According to the official rates announced by the BCC, on this January 13, 2026, the floating exchange rate is 413 Cuban pesos per dollar and 482.22 per euro.
To illustrate how this system works, let's assume that a private Mipyme reported average revenues of 300,000 CUP in the last three months. The calculation of the maximum allowed amount would be as follows:
- 50% of 300,000 CUP = 150,000 CUP
- 150,000 ÷ 413 = approximately 363 dollars
In the case of the euro, the figure would be even lower:
- 150,000 ÷ 482.22 = about 311 euros
In both cases, the company could access a maximum of between 300 and 400 dollars or euros per month, provided that the bank approves the application and there are available funds.
The example illustrates the symbolic nature of access: even businesses with medium or high incomes in national currency will receive amounts that barely suffice for minor operations, without a real possibility of financing imports or payments to international suppliers.
Far from stimulating productivity or autonomy in the private sector, the model imposes an artificial ceiling that subordinates the flow of foreign currency to the discretion of the state apparatus.
In practice, the scheme seems aimed at attracting liquidity in pesos and channeling operations under bank control, rather than promoting the growth of non-state enterprises.
A managed system, not a market
Although resolutions 127 and 128 refer to a "new design for the currency market," what has been established in practice is a managed system for allocating foreign currency, inspired by the concept of Currency Access Capacity Allocation (ACAD).
This mechanism grants state banks —and, by extension, the government— the authority to approve or deny each purchase, set maximum amounts, and apply additional commercial margins.
The scope of the measure is not limited to Mipymes. According to the regulations, non-agricultural cooperatives, self-employed workers, and other economic entities with non-state legal personality will also be able to access it, provided they have active tax accounts and meet the control requirements set by the Central Bank.
In contrast, state-owned enterprises, public or mixed capital micro, small, and medium enterprises, and state agricultural projects are expressly excluded from this framework. Individuals or informal businesses not registered with the Ministry of Economy and Planning (MEP) will also be unable to participate.
Partial dollarization and financial control
The activation of these channels occurs just weeks after the implementation of Decree-Law 113/2025, which established a partially institutionalized dollarization of the Cuban economy.
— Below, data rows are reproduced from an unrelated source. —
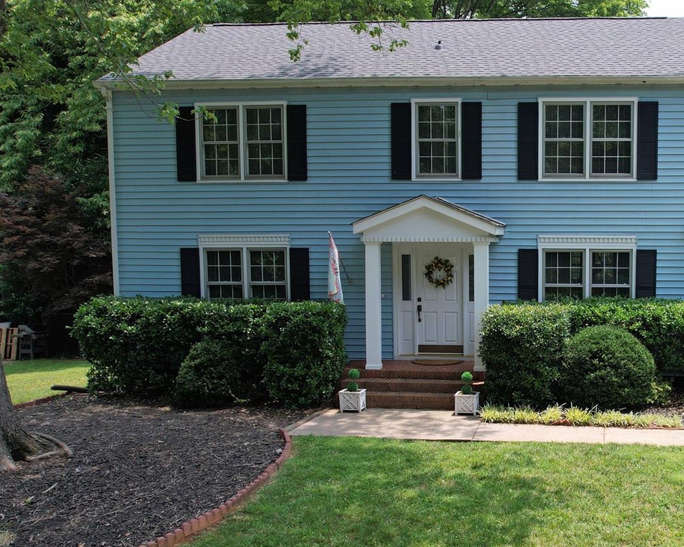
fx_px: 810
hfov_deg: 43.7
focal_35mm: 40
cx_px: 544
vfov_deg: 37.2
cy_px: 336
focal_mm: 8.38
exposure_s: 1/725
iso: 100
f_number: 2.8
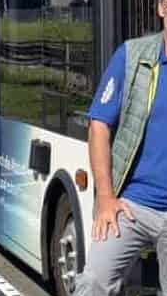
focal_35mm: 140
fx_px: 1100
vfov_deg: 15.2
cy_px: 56
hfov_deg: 8.0
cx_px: 408
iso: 72
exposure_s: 1/3690
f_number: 1.57
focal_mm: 6.54
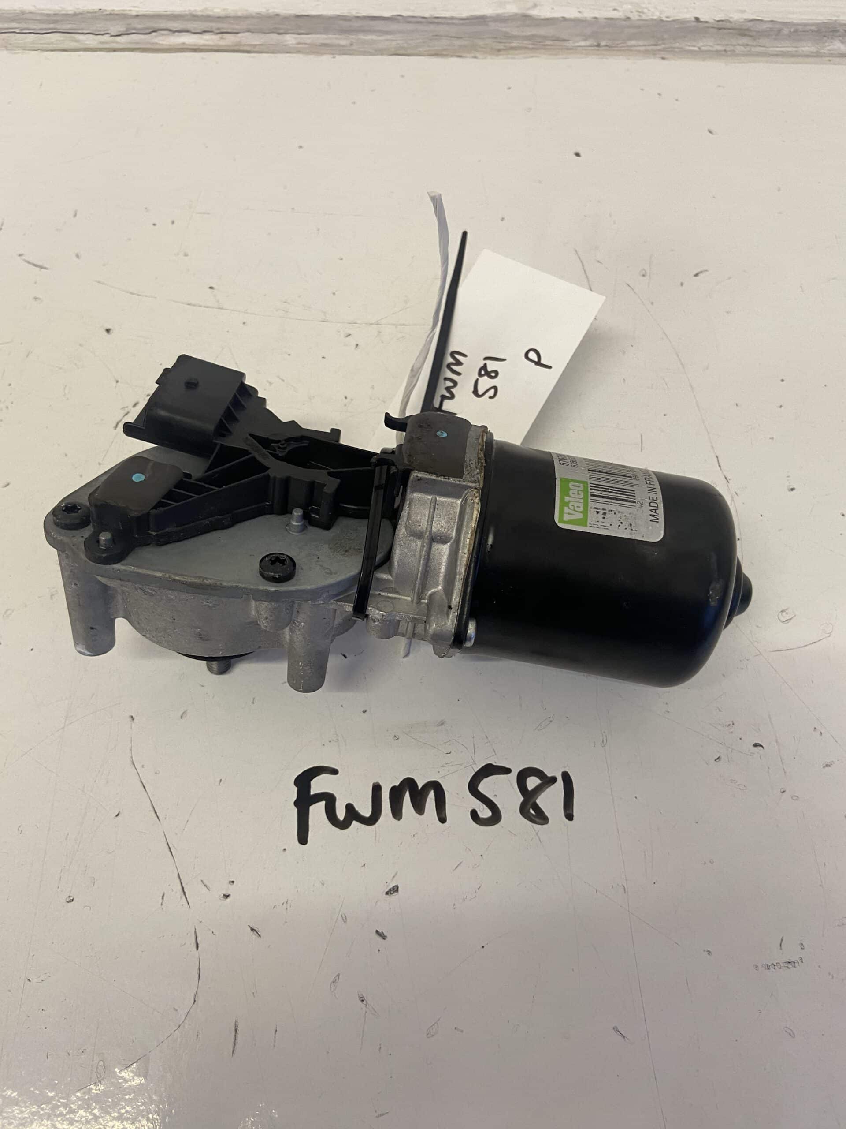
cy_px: 564
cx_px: 423
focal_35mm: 26
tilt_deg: -65.8
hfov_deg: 53.1
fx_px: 847
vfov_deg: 67.3
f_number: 1.8
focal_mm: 4.25
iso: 100
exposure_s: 1/50
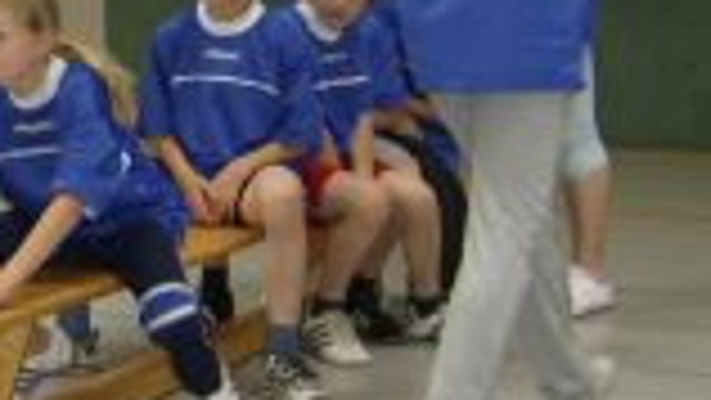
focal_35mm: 99
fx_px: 1867
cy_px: 85
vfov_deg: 12.2
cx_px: -94
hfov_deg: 20.4
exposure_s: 1/60
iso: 200
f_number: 2.8
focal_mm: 6
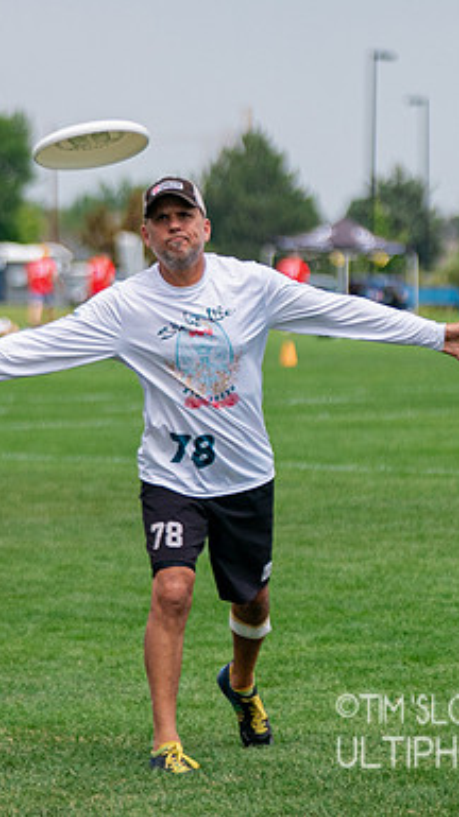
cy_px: 454
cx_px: 326
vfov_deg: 6.1
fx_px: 7718
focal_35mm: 356
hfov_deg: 3.4
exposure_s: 1/10000
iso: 640
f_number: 2.8
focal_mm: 129
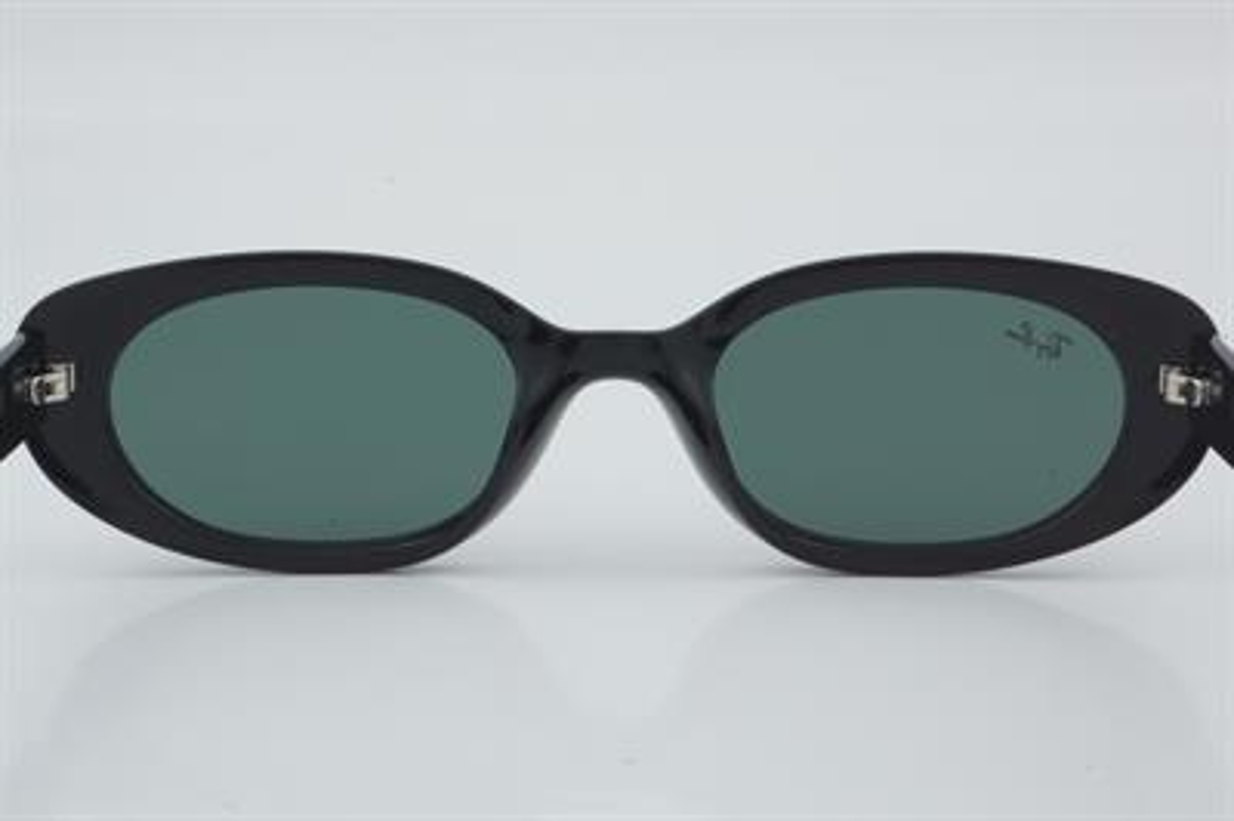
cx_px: 617
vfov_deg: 16.5
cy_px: 410
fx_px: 2826
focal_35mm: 82
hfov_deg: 24.6
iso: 100
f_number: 29
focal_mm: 55
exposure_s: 1/4
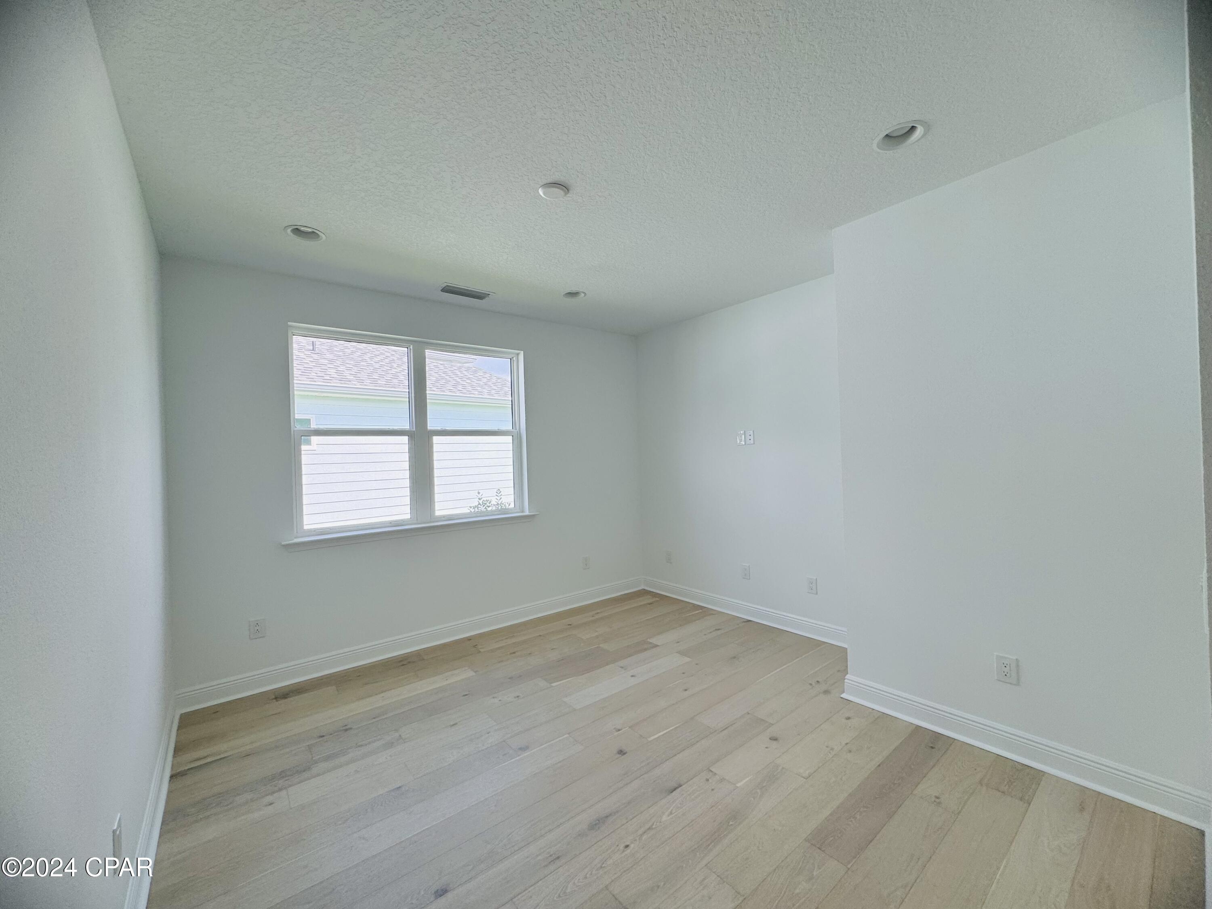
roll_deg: +1.5
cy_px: 454
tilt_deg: -1.0
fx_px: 490
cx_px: 606
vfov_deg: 85.7
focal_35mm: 14
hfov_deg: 102.1
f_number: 2.2
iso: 40
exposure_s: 1/241
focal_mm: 2.22
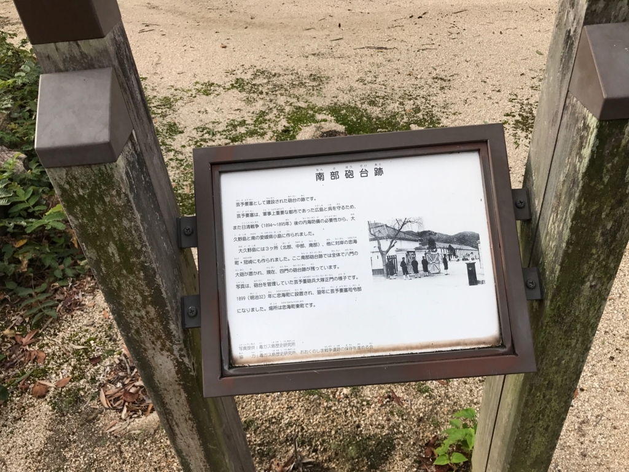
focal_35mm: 28
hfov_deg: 63.4
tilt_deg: -37.0
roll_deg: +4.5
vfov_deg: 49.7
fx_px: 509
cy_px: 236
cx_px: 314
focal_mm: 3.99
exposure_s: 1/1018
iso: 20
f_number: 1.8
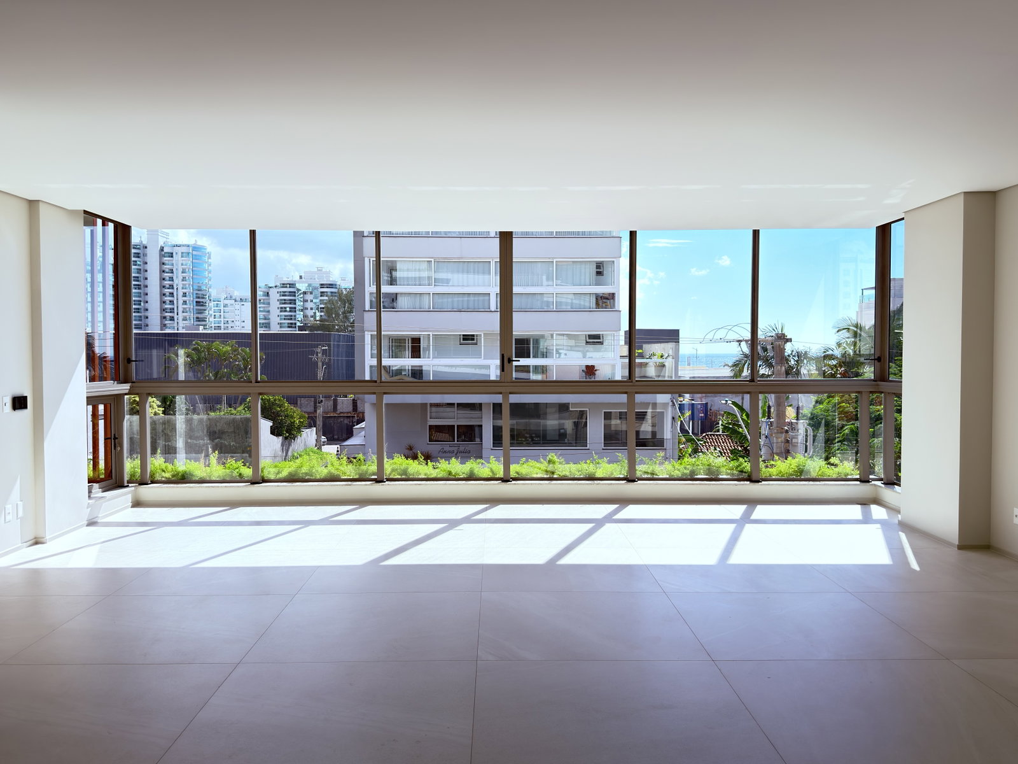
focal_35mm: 28
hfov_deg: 63.4
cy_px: 382
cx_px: 509
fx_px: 823
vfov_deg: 49.7
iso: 80
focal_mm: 6.76
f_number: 1.78
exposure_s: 1/1531
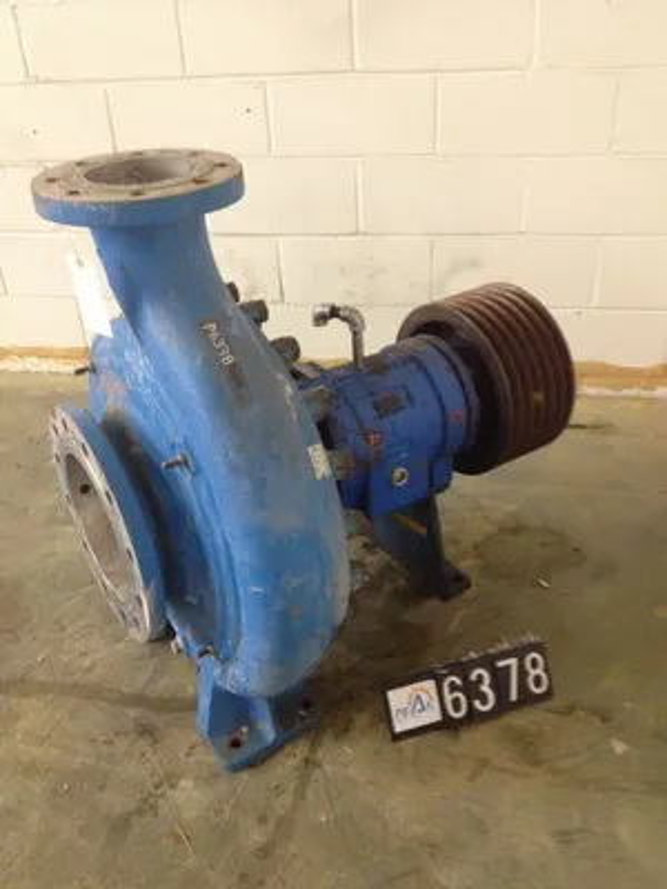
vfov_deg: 52.6
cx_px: 334
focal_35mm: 35
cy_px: 444
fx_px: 899
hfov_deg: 40.7
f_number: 2.4
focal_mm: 4.28
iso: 200
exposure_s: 1/20
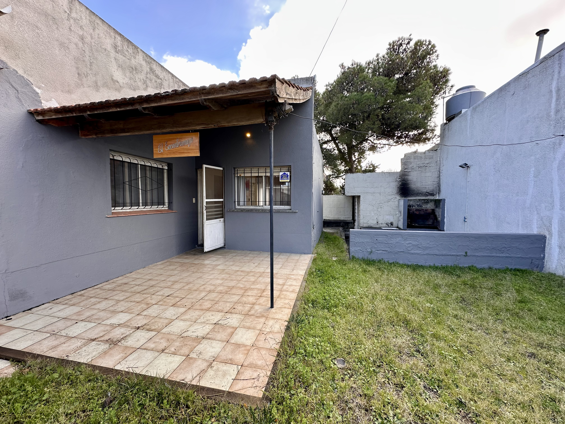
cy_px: 212
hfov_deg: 102.1
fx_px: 229
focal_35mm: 14
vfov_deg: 85.7
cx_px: 282
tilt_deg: -1.4
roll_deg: +0.9
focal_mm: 2.22
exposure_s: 1/170
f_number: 2.2
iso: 40
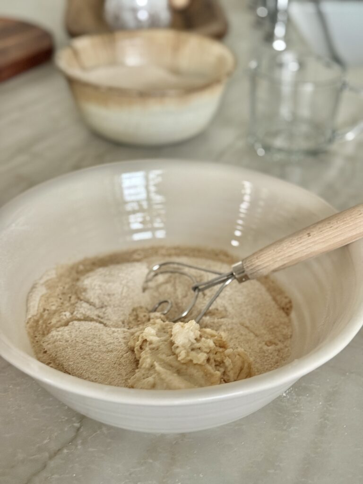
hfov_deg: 30.3
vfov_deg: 39.7
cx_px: 182
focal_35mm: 48
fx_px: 671
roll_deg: -1.1
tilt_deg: -34.1
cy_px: 242
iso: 500
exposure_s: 1/30
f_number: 1.78
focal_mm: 6.76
This legal body officially recognized a multi-currency system and repealed the foundations of the failed Monetary Ordering of 2021, which had attempted to uphold the Cuban peso as the only legal tender.
With the new model, the regime does not liberalize access to foreign currency; rather, it manages it in a centralized manner through state banks and under the direct supervision of the BCC.
Instead of an open market, a financial control structure is established that segments economic actors between those who can operate in foreign currencies and those who remain confined to the Cuban peso circuit.
Economists consulted by CiberCuba indicate that this segmentation deepens inequality and concentrates opportunities in a small group of companies with favorable ties to the State or greater banking management capacity.
In parallel, the informal dollar market —where the rate is significantly higher than the official one— will continue to dictate the actual dynamics of prices and supply.
With this measure, the regime aims to regain some of the lost control over the foreign currencies circulating in the economy, while trying to curb the depreciation of the peso and the inflationary pressures affecting the population.
But the result, experts warn, will be an even more closed and unequal model, where access to hard currency will continue to be a privilege managed from the power.